Etrange remake américain de la version japonaise (Ju-on) par son propre réalisateur, The Grudge laissait espérer au mieux un nouveau classique de la ghost horror made in Japan, au pire une aimable série B flirtant entre Kurosawa et Nakata. Le résultat est une terrible déception puisqu’il atteint à peine l’intensité molle du maigre The Eye des frères thaï Pang : vague histoire de fantôme que ne relie même plus la moindre trace de scénario. En gros, tout ceux qui franchissent le seuil d’une maison maudite se voient trucidés par le spectre d’une atroce fillette brune. Une étudiante américaine venue là par hasard va s’en apercevoir à ses dépens.

A partir d’un tel canevas, on passe vite à l’essentiel : faire se succéder les scènes d’épouvante sur un rythme assez trépidant, l’ensemble prenant la forme d’un film à sketches tenu par le personnage de Sarah Michelle Gellar (encore plus insipide que dans Buffy), sorte de prétexte ou de filtre autour duquel se croisent une petite galerie de proies faciles. A mi-chemin du slasher ascétique à l’Américaine et de la volonté d’abstraction des films de Kurosawa, le film penche rapidement du premier côté, refusant la plupart du temps le moindre effet dérangeant. Pas de gore, rien de bien vénéneux : resterait alors l’opportunité de la pure maîtrise des effets d’esthète, à la Ring. Mais The Grudge, malgré ses tentatives de cadrages hyper-travaillés, son recours constant à la surenchère plastique (escaliers filmés comme des toiles d’araignée high-tech, utilisation de multiples régimes d’images), ne fait que s’en remettre au pire : volume sonore porté à son maximum lors des scènes choc (cut immédiat), artillerie de vieux train fantôme.

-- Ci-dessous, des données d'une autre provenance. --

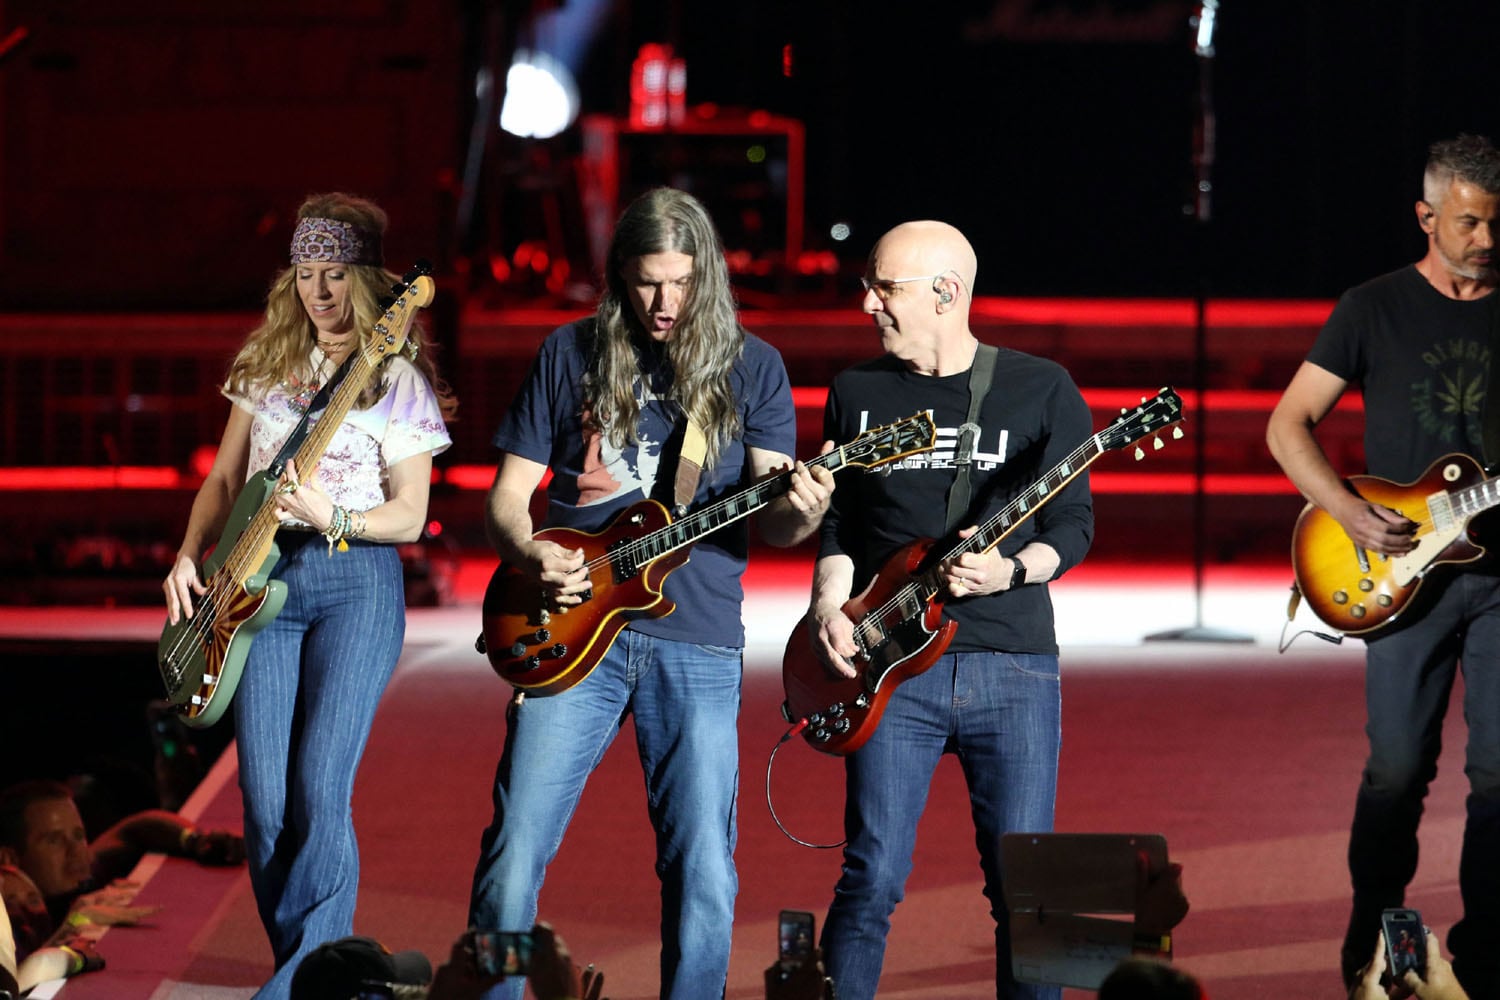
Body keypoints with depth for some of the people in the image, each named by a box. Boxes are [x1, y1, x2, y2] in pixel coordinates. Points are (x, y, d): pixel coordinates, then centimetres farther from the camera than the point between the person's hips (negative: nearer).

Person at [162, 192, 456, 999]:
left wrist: (334, 517, -20)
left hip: (357, 579, -4)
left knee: (319, 791, -16)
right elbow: (224, 479, 19)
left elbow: (410, 516, -2)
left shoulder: (399, 380, 0)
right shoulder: (268, 363, 14)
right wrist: (190, 556, 3)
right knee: (264, 799, -2)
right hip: (261, 582, 4)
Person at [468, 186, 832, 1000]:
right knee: (514, 850, -5)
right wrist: (532, 554, -12)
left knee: (703, 872, -2)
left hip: (697, 642, 0)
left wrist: (799, 515, -23)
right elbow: (508, 494, 10)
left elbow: (768, 518, 1)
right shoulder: (570, 355, 7)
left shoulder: (750, 367, 6)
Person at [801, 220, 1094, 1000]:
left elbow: (1073, 523, 3)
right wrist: (829, 606, -2)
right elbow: (838, 523, 16)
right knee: (872, 877, -6)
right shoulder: (857, 393, 11)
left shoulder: (1040, 391, 4)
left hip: (1013, 668, -1)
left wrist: (1010, 571, -15)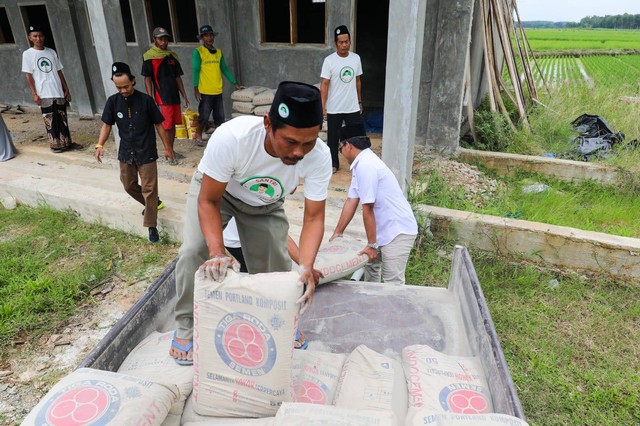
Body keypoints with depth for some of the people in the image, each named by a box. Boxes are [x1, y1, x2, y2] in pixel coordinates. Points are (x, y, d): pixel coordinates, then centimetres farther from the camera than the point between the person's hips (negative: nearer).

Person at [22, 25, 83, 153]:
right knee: (50, 120, 2)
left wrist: (66, 89, 9)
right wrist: (34, 94, -11)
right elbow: (28, 75, -4)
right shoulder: (27, 54, -1)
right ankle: (55, 145, 9)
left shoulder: (51, 52, 9)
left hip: (59, 92, 4)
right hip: (44, 94, -3)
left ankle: (67, 143, 15)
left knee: (63, 118, 7)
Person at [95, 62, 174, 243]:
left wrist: (167, 148, -1)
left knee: (149, 189, -3)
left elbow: (159, 125, -5)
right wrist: (100, 145, -9)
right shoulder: (113, 101, -3)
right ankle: (154, 203, 42)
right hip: (125, 153, 5)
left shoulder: (146, 100, -12)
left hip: (146, 153, -4)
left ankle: (152, 226, 4)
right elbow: (107, 125, 5)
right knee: (129, 186, 17)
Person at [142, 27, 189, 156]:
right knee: (166, 126, -4)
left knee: (173, 124, 11)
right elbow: (147, 79, -5)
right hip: (162, 98, -6)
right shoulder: (149, 57, -4)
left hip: (175, 97, 6)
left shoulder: (172, 56, 11)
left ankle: (171, 150, 21)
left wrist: (184, 96, 12)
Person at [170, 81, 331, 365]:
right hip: (215, 189, -2)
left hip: (266, 204, 2)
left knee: (276, 261, 0)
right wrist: (218, 253, -45)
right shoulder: (230, 137, -43)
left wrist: (306, 266, -43)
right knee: (193, 251, -19)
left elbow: (314, 218, -27)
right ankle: (187, 326, 6)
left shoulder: (319, 157, -35)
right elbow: (208, 201, -31)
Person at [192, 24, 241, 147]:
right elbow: (196, 70, -9)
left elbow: (224, 69, 17)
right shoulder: (198, 52, -5)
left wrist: (234, 82, 15)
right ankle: (198, 136, 20)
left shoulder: (218, 52, 11)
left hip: (218, 91, 5)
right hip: (205, 92, -5)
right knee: (204, 116, 1)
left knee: (220, 117, 8)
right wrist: (195, 88, -14)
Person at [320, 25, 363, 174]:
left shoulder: (356, 58, 2)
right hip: (334, 109, -3)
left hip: (353, 107, 3)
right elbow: (324, 85, -12)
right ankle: (334, 164, 27)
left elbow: (357, 81, 12)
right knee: (333, 138, 10)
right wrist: (323, 107, -17)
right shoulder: (329, 60, -10)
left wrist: (359, 101, 15)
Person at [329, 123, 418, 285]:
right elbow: (351, 201, 11)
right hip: (384, 229, 10)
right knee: (370, 263, 22)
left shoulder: (365, 166, -22)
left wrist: (372, 244, -15)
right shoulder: (360, 164, 8)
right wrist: (337, 233, 15)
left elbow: (367, 209, -21)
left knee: (393, 283, -6)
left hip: (398, 231, -10)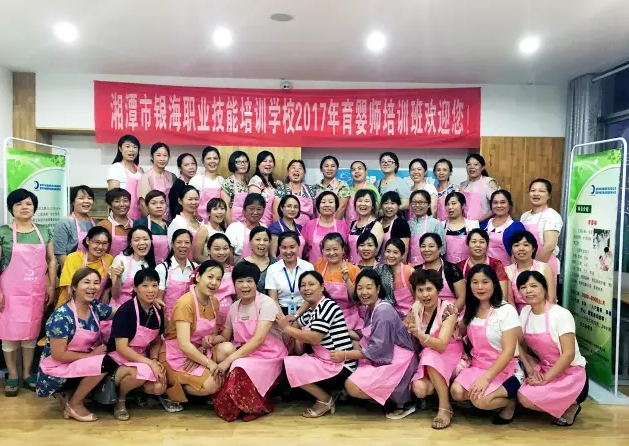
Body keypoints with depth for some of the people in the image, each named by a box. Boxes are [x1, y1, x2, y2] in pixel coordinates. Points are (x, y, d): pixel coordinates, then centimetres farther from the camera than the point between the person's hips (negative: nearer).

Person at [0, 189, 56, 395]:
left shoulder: (44, 232, 6)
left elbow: (51, 260, 9)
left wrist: (52, 286, 4)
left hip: (36, 292, 3)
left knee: (31, 332, 9)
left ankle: (27, 373, 21)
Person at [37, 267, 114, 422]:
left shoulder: (96, 308, -3)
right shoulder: (61, 316, -22)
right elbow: (58, 355, -21)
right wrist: (91, 355, -17)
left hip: (80, 364, 8)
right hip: (56, 370, -8)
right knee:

Produit assez écoeurant pour sa fadeur opportuniste, un tel film est surtout un grand rendez-vous manqué. A l’heure où le gore crade revient en force à Hollywood, la greffe rêvée de l’entertainment US et du si singulier fantastique nippon prend des allures de gros pétard mouillé. Triste, surtout quand on voit à quel point le projet, par son caractère assez gratuit (plus de scénario, juste l’occasion de faire monter la tension à tout va) aurait pu devenir le prototype et la matrice de ce que l’on est en droit d’attendre aujourd’hui du genre. Taashi Shimizu n’est qu’un tâcheron minable et poseur : souhaitons que ce lamentable foirage ne soit qu’une transaction manquée entre Extrême-Orient et Occident. On attendra l’improbable Dark water (remake du chef-d’oeuvre de Nakata) par Walter Salles pour se prononcer.